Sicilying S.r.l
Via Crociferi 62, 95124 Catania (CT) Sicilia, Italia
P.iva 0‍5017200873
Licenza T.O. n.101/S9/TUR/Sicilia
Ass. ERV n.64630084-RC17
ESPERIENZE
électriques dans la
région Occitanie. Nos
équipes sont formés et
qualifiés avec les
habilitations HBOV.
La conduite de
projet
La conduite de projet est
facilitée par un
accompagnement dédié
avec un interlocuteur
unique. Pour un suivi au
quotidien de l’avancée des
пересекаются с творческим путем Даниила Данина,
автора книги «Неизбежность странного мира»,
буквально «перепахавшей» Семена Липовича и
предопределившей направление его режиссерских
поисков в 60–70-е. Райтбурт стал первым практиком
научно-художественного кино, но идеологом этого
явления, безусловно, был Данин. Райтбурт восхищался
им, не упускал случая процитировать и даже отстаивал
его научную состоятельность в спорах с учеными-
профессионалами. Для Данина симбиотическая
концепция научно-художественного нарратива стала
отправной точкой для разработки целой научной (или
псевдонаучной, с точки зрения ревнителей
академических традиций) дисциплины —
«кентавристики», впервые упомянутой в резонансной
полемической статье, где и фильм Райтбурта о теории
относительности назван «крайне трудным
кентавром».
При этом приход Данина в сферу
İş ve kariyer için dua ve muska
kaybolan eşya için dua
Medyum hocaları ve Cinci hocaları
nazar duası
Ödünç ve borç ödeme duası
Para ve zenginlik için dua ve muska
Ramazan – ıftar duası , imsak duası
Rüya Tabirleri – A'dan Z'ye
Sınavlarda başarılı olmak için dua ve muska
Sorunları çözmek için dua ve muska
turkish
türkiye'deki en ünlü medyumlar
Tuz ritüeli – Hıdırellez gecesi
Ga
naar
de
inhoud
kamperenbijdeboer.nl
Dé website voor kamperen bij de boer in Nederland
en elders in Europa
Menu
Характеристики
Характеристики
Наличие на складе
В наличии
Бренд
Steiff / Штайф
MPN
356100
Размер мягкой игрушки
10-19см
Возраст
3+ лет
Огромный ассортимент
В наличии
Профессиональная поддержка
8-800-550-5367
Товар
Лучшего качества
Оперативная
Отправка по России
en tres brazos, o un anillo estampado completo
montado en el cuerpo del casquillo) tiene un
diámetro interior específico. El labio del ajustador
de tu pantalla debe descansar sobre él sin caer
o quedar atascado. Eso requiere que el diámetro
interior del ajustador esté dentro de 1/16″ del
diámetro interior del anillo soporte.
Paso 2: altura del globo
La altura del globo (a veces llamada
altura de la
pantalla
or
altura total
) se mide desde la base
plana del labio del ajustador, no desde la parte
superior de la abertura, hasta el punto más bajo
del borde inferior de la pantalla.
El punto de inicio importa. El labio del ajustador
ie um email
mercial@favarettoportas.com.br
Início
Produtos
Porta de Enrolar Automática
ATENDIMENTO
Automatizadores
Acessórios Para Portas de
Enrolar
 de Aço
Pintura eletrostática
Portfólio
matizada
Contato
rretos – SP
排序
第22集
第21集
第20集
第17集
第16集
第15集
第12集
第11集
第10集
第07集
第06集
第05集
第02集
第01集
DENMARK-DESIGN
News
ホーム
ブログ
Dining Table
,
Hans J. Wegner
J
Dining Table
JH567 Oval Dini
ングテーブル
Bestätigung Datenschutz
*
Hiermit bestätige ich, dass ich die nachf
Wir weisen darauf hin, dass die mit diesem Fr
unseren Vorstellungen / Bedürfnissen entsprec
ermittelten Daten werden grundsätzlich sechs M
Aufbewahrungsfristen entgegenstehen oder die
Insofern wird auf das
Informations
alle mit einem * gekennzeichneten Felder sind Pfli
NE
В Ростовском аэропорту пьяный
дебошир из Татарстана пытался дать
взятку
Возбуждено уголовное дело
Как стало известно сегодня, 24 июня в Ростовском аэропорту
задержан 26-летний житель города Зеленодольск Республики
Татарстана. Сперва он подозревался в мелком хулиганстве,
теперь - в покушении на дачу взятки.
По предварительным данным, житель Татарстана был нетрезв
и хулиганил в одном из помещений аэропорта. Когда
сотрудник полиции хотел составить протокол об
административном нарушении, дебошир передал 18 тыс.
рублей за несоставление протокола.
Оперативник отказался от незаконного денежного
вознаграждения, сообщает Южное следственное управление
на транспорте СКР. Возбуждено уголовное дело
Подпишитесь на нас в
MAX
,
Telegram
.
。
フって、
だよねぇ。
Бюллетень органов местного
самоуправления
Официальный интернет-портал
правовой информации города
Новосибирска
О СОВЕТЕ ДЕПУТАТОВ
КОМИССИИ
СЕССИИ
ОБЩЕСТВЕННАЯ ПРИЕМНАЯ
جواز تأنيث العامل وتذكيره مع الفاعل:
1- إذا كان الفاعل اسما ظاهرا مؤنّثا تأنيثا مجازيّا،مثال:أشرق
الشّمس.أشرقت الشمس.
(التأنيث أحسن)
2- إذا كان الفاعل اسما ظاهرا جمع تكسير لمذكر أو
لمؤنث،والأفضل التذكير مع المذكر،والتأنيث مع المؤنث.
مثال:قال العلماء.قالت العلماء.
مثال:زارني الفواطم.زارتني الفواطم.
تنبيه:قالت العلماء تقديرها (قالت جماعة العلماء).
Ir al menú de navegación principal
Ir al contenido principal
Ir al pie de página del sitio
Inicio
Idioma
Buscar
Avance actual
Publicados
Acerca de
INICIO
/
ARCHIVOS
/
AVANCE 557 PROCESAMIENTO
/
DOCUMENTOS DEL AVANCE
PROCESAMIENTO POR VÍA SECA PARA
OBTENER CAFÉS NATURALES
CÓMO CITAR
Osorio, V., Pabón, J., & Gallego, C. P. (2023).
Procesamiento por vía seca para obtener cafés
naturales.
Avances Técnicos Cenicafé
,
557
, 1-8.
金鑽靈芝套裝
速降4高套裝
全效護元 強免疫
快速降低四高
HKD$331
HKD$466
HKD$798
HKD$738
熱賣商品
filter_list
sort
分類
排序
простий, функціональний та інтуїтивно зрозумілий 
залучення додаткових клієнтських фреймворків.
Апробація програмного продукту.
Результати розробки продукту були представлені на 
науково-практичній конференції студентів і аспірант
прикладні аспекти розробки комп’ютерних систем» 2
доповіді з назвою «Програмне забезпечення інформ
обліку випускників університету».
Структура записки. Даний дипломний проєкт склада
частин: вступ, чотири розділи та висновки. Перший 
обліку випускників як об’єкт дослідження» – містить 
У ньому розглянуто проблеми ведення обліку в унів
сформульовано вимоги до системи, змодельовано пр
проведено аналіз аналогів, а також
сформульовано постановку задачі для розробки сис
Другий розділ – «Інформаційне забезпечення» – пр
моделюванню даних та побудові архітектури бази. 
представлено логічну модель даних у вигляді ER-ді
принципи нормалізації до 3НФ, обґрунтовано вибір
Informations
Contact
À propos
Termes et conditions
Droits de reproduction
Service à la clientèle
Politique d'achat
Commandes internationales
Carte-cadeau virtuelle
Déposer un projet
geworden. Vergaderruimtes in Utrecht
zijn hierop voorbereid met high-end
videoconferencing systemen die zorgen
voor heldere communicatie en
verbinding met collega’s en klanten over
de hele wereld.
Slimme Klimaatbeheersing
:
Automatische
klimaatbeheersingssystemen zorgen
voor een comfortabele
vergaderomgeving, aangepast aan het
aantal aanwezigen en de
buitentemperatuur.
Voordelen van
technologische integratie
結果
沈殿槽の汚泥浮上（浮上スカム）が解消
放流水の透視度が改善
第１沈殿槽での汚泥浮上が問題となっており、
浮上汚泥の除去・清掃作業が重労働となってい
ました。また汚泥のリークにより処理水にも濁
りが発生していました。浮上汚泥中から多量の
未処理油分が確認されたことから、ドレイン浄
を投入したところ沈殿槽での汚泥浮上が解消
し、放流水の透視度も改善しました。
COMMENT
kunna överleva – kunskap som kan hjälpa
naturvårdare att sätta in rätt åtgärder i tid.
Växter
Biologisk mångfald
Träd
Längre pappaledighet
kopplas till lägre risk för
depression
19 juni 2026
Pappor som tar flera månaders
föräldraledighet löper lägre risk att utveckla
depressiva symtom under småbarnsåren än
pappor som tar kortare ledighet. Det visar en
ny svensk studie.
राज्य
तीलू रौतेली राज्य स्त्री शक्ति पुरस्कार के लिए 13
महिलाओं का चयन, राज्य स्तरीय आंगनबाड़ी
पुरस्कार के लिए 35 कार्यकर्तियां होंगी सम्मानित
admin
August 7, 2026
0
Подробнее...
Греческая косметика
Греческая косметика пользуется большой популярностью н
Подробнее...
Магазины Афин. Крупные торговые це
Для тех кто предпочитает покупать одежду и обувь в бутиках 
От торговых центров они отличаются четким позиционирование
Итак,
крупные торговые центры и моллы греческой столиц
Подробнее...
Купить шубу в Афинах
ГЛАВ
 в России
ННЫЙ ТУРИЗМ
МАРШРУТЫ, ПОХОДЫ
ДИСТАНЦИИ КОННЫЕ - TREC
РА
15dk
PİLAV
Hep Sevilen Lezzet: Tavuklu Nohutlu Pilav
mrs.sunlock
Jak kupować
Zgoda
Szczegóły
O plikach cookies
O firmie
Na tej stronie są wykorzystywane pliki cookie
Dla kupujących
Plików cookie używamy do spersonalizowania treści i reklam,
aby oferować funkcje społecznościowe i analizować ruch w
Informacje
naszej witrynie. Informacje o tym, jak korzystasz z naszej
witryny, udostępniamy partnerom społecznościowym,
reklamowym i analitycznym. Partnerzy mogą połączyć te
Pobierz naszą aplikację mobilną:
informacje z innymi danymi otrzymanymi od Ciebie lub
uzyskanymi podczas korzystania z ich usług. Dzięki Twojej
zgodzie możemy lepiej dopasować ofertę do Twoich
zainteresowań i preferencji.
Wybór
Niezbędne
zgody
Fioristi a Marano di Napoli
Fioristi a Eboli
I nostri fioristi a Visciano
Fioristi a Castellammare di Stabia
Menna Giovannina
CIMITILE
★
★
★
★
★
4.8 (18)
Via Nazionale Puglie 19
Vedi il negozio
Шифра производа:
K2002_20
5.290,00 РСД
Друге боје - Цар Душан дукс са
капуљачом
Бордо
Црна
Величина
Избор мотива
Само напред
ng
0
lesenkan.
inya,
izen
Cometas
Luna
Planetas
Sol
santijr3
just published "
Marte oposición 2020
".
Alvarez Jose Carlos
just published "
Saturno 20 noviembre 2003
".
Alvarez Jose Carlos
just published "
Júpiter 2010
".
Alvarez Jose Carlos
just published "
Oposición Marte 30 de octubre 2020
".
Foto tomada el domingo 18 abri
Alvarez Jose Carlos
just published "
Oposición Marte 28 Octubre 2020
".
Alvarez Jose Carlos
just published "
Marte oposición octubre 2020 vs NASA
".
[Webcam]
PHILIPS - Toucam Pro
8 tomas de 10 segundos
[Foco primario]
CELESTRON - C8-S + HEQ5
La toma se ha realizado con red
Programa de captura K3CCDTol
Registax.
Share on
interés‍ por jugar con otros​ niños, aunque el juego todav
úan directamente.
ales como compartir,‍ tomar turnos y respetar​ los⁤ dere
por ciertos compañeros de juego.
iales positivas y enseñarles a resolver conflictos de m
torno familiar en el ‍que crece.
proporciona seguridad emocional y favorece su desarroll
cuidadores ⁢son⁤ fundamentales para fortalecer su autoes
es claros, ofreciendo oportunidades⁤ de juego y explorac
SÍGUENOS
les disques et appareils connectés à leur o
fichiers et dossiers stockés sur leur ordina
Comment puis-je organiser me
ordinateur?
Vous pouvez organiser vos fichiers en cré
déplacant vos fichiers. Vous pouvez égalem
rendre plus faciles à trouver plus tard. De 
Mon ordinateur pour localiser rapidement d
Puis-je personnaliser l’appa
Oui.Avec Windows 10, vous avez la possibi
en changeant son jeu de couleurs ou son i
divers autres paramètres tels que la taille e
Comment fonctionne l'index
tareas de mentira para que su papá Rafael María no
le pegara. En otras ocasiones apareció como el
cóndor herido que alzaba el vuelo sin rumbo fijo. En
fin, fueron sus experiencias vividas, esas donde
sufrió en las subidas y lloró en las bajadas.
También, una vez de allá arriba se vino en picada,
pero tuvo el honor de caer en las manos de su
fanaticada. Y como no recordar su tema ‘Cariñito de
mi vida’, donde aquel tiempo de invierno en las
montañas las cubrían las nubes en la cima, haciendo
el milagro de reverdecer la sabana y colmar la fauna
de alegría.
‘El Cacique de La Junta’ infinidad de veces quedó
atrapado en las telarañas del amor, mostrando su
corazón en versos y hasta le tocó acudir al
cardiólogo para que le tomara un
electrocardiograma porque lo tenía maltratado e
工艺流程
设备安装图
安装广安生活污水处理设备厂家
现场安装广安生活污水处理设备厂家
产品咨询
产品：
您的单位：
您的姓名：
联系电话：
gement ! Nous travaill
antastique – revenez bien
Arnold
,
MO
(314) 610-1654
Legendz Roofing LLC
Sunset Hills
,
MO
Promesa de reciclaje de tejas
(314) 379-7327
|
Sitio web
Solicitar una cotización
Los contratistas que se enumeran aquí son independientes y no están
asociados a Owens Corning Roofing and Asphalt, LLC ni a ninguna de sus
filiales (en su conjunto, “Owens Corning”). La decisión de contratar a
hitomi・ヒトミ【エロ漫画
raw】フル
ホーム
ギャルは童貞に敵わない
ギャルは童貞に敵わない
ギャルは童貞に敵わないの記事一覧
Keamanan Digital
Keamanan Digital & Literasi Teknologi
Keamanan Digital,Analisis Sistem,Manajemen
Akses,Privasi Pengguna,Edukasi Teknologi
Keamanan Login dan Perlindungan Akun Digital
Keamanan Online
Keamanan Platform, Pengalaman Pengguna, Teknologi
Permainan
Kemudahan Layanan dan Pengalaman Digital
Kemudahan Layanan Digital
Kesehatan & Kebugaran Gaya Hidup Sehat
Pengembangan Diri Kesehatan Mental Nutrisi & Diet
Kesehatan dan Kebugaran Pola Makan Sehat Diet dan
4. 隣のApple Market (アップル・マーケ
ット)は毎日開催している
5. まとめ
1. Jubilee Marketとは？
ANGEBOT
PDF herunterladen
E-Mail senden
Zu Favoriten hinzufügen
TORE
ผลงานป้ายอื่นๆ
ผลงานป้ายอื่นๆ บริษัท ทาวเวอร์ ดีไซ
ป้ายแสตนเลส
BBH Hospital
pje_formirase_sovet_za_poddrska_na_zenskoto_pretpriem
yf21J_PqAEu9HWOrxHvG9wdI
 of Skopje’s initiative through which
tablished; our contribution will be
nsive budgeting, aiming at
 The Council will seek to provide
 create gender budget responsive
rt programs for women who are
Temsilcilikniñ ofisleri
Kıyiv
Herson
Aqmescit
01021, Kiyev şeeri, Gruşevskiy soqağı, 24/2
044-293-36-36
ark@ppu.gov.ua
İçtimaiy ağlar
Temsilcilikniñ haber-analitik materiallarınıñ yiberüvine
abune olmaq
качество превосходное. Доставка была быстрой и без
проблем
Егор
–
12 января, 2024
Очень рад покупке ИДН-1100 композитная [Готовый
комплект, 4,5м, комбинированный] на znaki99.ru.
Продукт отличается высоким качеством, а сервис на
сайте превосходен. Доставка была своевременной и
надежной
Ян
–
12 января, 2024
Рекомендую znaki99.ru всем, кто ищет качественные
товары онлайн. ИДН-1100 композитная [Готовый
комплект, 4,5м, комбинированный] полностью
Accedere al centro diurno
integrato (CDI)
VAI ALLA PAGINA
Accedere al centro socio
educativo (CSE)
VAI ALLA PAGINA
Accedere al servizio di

==========

Written task: The response should hold exactly the lines starting at the line with "O plikach cookies" and ending at the line with "naszej witrynie. Informacje", and no other line of the material above.

Output for this task:
O plikach cookies
O firmie
Na tej stronie są wykorzystywane pliki cookie
Dla kupujących
Plików cookie używamy do spersonalizowania treści i reklam,
aby oferować funkcje społecznościowe i analizować ruch w
Informacje
naszej witrynie. Informacje o tym, jak korzystasz z naszej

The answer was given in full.